Collected data entries:
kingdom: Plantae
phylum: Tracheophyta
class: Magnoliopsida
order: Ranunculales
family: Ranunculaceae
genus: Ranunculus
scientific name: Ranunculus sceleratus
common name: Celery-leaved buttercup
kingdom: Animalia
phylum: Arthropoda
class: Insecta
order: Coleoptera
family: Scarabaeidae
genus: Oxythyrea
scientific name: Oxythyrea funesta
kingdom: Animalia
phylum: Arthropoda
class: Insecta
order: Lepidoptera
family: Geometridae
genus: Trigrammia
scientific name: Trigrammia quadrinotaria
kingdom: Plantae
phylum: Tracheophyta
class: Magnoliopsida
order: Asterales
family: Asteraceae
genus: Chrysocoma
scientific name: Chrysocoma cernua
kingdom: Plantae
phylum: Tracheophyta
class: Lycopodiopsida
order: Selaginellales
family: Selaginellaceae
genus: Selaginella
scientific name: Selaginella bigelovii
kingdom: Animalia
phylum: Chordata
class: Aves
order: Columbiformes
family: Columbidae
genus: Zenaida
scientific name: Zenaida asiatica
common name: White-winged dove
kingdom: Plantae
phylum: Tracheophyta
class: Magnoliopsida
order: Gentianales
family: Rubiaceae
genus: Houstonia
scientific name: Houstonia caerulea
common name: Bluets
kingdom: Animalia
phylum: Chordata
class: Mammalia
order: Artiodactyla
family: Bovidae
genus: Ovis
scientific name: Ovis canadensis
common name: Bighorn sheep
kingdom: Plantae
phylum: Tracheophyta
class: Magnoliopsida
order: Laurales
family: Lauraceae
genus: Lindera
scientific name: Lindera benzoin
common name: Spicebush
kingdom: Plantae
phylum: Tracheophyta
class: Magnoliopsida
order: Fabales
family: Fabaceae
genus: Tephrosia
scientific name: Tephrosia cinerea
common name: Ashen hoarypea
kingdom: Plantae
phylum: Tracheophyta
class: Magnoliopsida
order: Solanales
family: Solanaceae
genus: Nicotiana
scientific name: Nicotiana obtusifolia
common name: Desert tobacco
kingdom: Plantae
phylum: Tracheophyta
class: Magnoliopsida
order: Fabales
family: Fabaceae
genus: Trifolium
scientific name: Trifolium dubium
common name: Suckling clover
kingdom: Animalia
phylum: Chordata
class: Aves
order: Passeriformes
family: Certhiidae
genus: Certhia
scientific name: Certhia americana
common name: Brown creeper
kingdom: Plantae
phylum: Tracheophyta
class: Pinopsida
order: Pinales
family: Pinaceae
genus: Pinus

▸ **Job**
Present every line of the data above as a Markdown table with two columns, Number and Text. Number the rows in order and skip any blank lines.

▸ **The solution**
| Number | Text |
|---|---|
| 1 | kingdom: Plantae |
| 2 | phylum: Tracheophyta |
| 3 | class: Magnoliopsida |
| 4 | order: Ranunculales |
| 5 | family: Ranunculaceae |
| 6 | genus: Ranunculus |
| 7 | scientific name: Ranunculus sceleratus |
| 8 | common name: Celery-leaved buttercup |
| 9 | kingdom: Animalia |
| 10 | phylum: Arthropoda |
| 11 | class: Insecta |
| 12 | order: Coleoptera |
| 13 | family: Scarabaeidae |
| 14 | genus: Oxythyrea |
| 15 | scientific name: Oxythyrea funesta |
| 16 | kingdom: Animalia |
| 17 | phylum: Arthropoda |
| 18 | class: Insecta |
| 19 | order: Lepidoptera |
| 20 | family: Geometridae |
| 21 | genus: Trigrammia |
| 22 | scientific name: Trigrammia quadrinotaria |
| 23 | kingdom: Plantae |
| 24 | phylum: Tracheophyta |
| 25 | class: Magnoliopsida |
| 26 | order: Asterales |
| 27 | family: Asteraceae |
| 28 | genus: Chrysocoma |
| 29 | scientific name: Chrysocoma cernua |
| 30 | kingdom: Plantae |
| 31 | phylum: Tracheophyta |
| 32 | class: Lycopodiopsida |
| 33 | order: Selaginellales |
| 34 | family: Selaginellaceae |
| 35 | genus: Selaginella |
| 36 | scientific name: Selaginella bigelovii |
| 37 | kingdom: Animalia |
| 38 | phylum: Chordata |
| 39 | class: Aves |
| 40 | order: Columbiformes |
| 41 | family: Columbidae |
| 42 | genus: Zenaida |
| 43 | scientific name: Zenaida asiatica |
| 44 | common name: White-winged dove |
| 45 | kingdom: Plantae |
| 46 | phylum: Tracheophyta |
| 47 | class: Magnoliopsida |
| 48 | order: Gentianales |
| 49 | family: Rubiaceae |
| 50 | genus: Houstonia |
| 51 | scientific name: Houstonia caerulea |
| 52 | common name: Bluets |
| 53 | kingdom: Animalia |
| 54 | phylum: Chordata |
| 55 | class: Mammalia |
| 56 | order: Artiodactyla |
| 57 | family: Bovidae |
| 58 | genus: Ovis |
| 59 | scientific name: Ovis canadensis |
| 60 | common name: Bighorn sheep |
| 61 | kingdom: Plantae |
| 62 | phylum: Tracheophyta |
| 63 | class: Magnoliopsida |
| 64 | order: Laurales |
| 65 | family: Lauraceae |
| 66 | genus: Lindera |
| 67 | scientific name: Lindera benzoin |
| 68 | common name: Spicebush |
| 69 | kingdom: Plantae |
| 70 | phylum: Tracheophyta |
| 71 | class: Magnoliopsida |
| 72 | order: Fabales |
| 73 | family: Fabaceae |
| 74 | genus: Tephrosia |
| 75 | scientific name: Tephrosia cinerea |
| 76 | common name: Ashen hoarypea |
| 77 | kingdom: Plantae |
| 78 | phylum: Tracheophyta |
| 79 | class: Magnoliopsida |
| 80 | order: Solanales |
| 81 | family: Solanaceae |
| 82 | genus: Nicotiana |
| 83 | scientific name: Nicotiana obtusifolia |
| 84 | common name: Desert tobacco |
| 85 | kingdom: Plantae |
| 86 | phylum: Tracheophyta |
| 87 | class: Magnoliopsida |
| 88 | order: Fabales |
| 89 | family: Fabaceae |
| 90 | genus: Trifolium |
| 91 | scientific name: Trifolium dubium |
| 92 | common name: Suckling clover |
| 93 | kingdom: Animalia |
| 94 | phylum: Chordata |
| 95 | class: Aves |
| 96 | order: Passeriformes |
| 97 | family: Certhiidae |
| 98 | genus: Certhia |
| 99 | scientific name: Certhia americana |
| 100 | common name: Brown creeper |
| 101 | kingdom: Plantae |
| 102 | phylum: Tracheophyta |
| 103 | class: Pinopsida |
| 104 | order: Pinales |
| 105 | family: Pinaceae |
| 106 | genus: Pinus |